As one would hope there are, in quick succession, two brutal burnings of the music industry, firstly in the shape of “How To Spot A Record Company” in which fuzzing Shellac bass is interrupted by stabs of guitar, slinky shimmers of lead, warped vocal time signatures and barrel upon barrel of bile towards the music buying public and those that pedal modern music to them. It’s a subject you feel may be close to Falkous’ coal-black diamond heart and this song builds to a storming, rousing conclusion that’ll have you ready to physically chew i-tunes out of your laptop. The second is ‘Donny On The Decks’ which digs at DJs with “a hat you can wear indoors.” It’s a great reminder that Falko never takes anything so seriously that he’s unwilling to approach it with humour. “The stink of sex is undeniable” he roars – maybe in reference to clubs, maybe politics, maybe life in general – either way it raises a grin at the same time as turning the stomach a little.
Closer “Why Aren’t I Going To Hell?” typifies everything that’s right with How To Stop your Brain In An Accident. Recalling Tom Waits’ ‘What’s He Building In There’ this is an acoustic, ominous tale of disbelief at human evil. “I’ve slept with the bests of the far flung East / I made a pact on my back and it suits me well” Falkous whispers, the Juno making a late-in-the-game sub’s appearance to great effect. There’s an incredibly funny/disturbing couplet involving a vacuum cleaner that you’ll just have to hear to believe and then suddenly a folk-beautiful anthemic climax.

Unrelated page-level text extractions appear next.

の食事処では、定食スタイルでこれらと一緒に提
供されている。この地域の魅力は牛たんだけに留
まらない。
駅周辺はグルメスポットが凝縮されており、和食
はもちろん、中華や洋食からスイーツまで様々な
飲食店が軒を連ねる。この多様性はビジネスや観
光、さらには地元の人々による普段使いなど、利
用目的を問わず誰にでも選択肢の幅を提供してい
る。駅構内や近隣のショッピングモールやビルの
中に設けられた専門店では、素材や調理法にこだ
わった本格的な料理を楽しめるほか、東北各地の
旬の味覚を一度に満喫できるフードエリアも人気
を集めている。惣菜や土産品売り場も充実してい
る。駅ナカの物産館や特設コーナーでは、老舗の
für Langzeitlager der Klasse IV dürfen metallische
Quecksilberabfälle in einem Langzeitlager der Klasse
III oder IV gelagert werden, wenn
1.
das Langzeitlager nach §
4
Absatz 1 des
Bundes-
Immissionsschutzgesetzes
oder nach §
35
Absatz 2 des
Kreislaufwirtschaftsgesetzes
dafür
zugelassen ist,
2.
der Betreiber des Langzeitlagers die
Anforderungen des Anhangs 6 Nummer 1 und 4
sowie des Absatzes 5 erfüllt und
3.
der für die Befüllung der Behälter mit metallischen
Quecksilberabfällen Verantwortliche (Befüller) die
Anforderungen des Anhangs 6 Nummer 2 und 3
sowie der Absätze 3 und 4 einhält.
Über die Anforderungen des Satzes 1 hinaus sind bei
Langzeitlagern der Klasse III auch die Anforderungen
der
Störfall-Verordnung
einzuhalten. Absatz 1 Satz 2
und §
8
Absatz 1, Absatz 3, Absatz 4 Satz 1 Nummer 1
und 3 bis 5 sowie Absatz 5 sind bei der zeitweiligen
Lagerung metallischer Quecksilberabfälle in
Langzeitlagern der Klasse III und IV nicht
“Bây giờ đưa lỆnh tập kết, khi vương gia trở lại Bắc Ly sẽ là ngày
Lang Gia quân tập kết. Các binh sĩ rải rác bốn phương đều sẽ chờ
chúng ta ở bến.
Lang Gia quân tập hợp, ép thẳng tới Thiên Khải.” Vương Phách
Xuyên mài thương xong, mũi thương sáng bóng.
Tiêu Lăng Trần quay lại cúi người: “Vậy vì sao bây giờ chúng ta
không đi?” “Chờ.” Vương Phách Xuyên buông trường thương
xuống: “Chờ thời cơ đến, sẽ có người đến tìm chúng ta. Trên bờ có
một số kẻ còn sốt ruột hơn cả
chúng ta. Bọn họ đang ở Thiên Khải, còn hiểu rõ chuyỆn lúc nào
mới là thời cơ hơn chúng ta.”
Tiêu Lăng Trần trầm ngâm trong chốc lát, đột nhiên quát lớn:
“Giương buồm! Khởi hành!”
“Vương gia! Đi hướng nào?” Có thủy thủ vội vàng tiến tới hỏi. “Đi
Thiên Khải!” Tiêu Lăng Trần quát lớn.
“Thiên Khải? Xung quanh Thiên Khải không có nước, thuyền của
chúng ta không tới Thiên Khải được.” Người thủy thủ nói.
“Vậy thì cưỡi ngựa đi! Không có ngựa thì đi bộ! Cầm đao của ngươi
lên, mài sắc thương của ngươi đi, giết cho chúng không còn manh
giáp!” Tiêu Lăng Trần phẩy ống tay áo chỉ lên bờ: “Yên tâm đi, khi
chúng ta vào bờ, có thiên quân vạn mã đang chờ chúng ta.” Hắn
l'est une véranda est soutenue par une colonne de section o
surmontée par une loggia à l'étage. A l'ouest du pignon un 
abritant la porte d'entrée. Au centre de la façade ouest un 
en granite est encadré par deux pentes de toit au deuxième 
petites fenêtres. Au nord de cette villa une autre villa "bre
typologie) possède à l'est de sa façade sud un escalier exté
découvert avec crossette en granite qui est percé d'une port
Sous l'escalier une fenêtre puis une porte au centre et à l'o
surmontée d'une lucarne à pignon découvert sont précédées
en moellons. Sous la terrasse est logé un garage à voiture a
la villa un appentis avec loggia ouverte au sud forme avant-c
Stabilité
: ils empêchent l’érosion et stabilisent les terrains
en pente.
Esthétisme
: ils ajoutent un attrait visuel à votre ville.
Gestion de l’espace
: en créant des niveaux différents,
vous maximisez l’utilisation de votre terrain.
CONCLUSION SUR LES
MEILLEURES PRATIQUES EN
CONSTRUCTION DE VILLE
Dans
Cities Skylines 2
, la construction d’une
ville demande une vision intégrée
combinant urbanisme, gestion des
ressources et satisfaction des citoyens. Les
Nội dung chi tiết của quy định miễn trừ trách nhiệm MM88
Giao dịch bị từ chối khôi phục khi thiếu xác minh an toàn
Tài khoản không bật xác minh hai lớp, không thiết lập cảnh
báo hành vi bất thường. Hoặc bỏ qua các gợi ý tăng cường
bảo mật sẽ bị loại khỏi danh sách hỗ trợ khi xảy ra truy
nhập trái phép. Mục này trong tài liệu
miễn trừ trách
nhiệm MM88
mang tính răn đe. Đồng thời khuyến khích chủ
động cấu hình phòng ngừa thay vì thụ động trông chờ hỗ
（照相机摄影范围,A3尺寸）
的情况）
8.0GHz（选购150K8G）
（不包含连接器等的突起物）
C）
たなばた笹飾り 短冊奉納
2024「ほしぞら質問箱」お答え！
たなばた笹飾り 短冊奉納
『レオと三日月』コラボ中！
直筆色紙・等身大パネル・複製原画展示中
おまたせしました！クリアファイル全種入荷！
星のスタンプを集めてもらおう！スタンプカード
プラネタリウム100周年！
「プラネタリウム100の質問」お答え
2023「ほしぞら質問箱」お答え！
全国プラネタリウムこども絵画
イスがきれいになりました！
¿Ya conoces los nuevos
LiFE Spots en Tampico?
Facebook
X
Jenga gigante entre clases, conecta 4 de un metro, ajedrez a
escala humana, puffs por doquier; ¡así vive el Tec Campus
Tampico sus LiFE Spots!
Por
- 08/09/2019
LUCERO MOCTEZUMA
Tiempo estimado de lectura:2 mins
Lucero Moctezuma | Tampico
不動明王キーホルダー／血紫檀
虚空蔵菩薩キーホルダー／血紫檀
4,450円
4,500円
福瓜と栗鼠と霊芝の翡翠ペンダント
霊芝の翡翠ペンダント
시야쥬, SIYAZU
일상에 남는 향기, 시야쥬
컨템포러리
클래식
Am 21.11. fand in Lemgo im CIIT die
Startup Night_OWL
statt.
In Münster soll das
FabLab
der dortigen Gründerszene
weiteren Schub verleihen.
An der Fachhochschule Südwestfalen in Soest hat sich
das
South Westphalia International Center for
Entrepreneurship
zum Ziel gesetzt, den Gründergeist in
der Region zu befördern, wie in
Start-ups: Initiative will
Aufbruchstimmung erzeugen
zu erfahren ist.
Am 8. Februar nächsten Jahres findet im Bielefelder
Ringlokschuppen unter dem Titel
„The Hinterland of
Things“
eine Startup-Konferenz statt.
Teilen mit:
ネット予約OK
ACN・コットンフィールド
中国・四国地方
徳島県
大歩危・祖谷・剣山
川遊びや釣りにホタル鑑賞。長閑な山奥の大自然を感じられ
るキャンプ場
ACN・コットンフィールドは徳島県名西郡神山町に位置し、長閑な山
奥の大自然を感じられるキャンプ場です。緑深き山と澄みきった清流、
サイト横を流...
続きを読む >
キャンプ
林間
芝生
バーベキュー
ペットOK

It feels more and more that Future of the Left may do anything next. The atypical is becoming typical for them. Off-kilter ideas, invention and imagination are not the stock of rock music in its current state and while this album may not be the all-encompassing assault that was the signature of The Plot Against Common Sense this is a record that shows a willingness to change, adapt, try out exciting new things that simply retreading that formula would not have done. Outstanding. We got all the way through without mentioning Pledge or mclusky. Ah, Bollocks.